As the U.S. dollar dips in value and is worth less in euros, American travelers will have to fork over more cash for hotels, dining and shopping while in France and other European nations. Any trip to France means considering the issue of euro vs. dollar for American travelers.
A traveler visiting France in fall of 2000 got plenty of bang for the buck. At an all-time low of 83 euros to the U.S. dollar, a greenbank went much further than it does today. An awful lot has changed since then.
- If you visited Paris for a week, and stayed in a 200-euro-a-night room, that same room would cost you $448 more today than it did when the euro was at its low.
- Even little things add up. A week of dinners for two at 30 euros a pop would sap an extra $68 from your bank account.
If you have a trip planned soon, there are some tactics you can use to ease the pinch:
- Prepare your vacation budget assuming the worst. Yes, the dollar's value could improve, but don't count on it. Look at the latest exchange rate and add 10 percent to be safe. That way you won't come up short, or come home broke. And if the situation is better, that is more money for gourmet meals and souvenirs.
- Search that much harder for bargains in lodging, usually the biggest expense. A slight jump in the euro's value could hit your wallet hard. Perhaps you could book a modest room at a nice hotel, and ask to switch to an upgrade if the date gets close and rates are more favorable. You can find several deals at the France For Visitors' Steals & Deals page (see link at the top right of this page, under Related Resources).
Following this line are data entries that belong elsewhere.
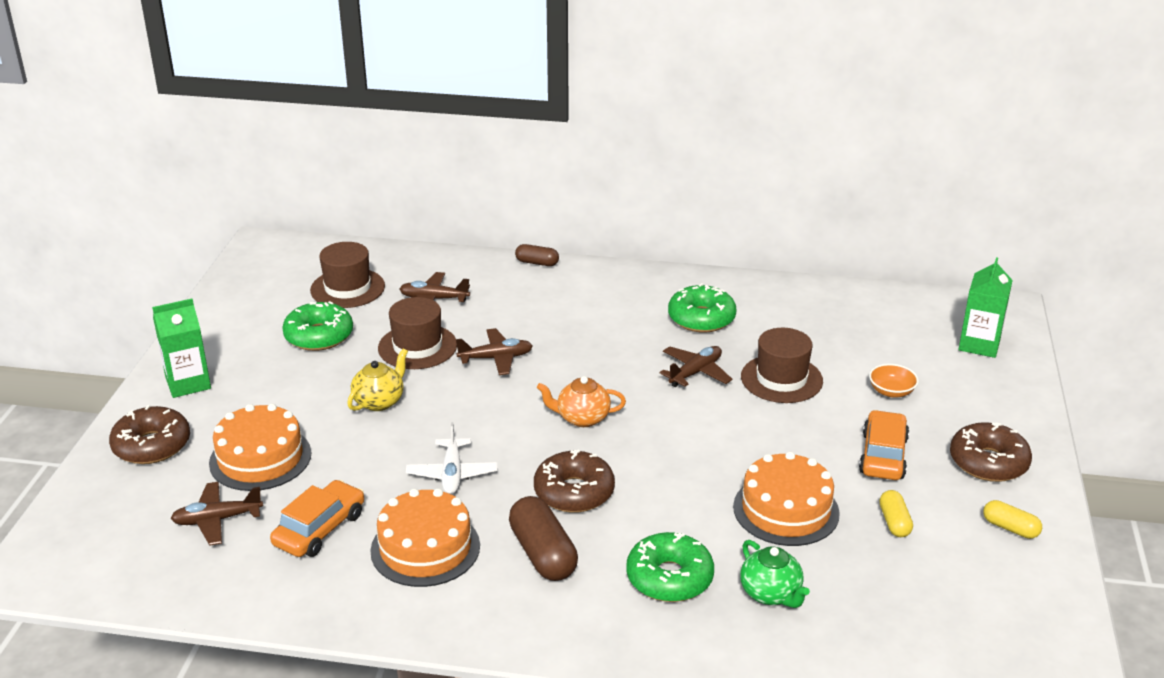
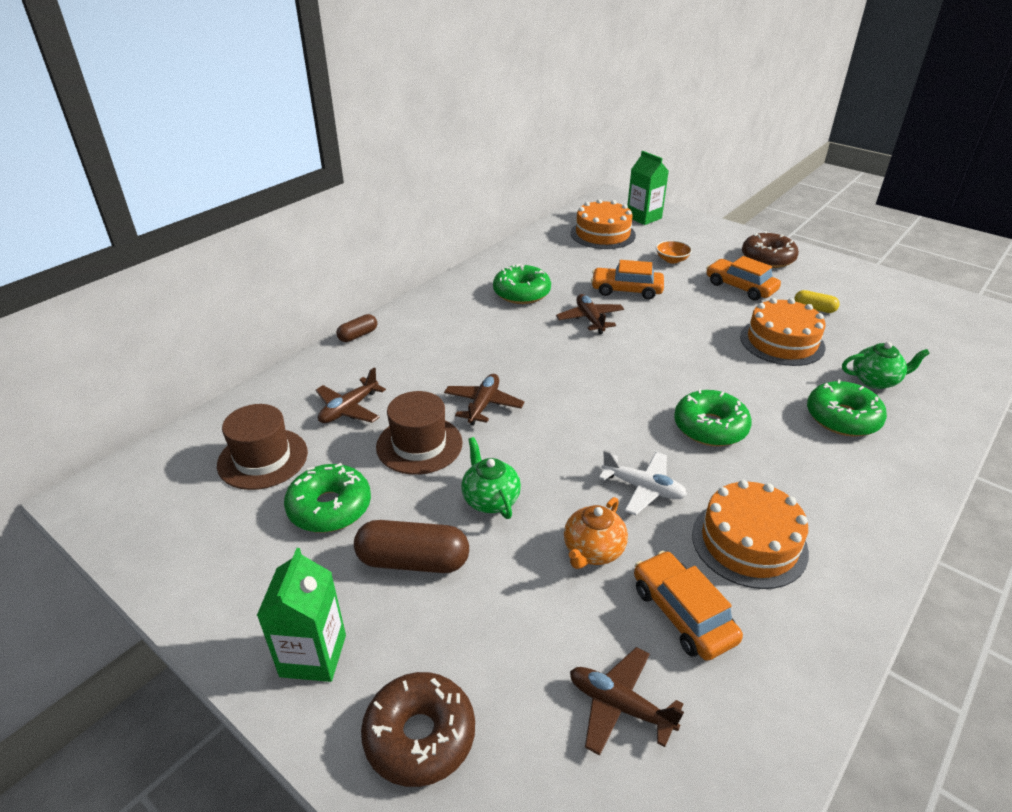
camera: 60 degrees left, 5 degrees up
brown plane [170,482,263,546] -> brown plane turned 105 degrees clockwise [570,647,684,756]
orange cake [209,404,311,491] -> orange cake moved to [571,199,636,249]
yellow teapot [347,349,408,411] -> green teapot [461,437,521,519]
brown capsule [509,496,578,581] -> brown capsule moved to [354,520,469,573]
brown donut [534,450,615,513] -> green donut [674,389,752,446]
orange teapot [537,376,626,427] -> orange teapot moved to [564,497,628,569]
brown hat [741,328,823,403] -> orange car [591,260,664,300]
yellow capsule [983,500,1042,539] -> none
- Be sure you are getting the best exhange rate. Avoid changing money at airports or from "burea de change" offices in France. Instead, change some carrying cash at your bank (be sure to contact them a couple weeks ahead of time, since some banks need to order currency, and to check for their rate and fees).
Some of the best rates are also had by withdrawing money from ATM machines or using your credit card. Again, check with your bank to see what their policy is.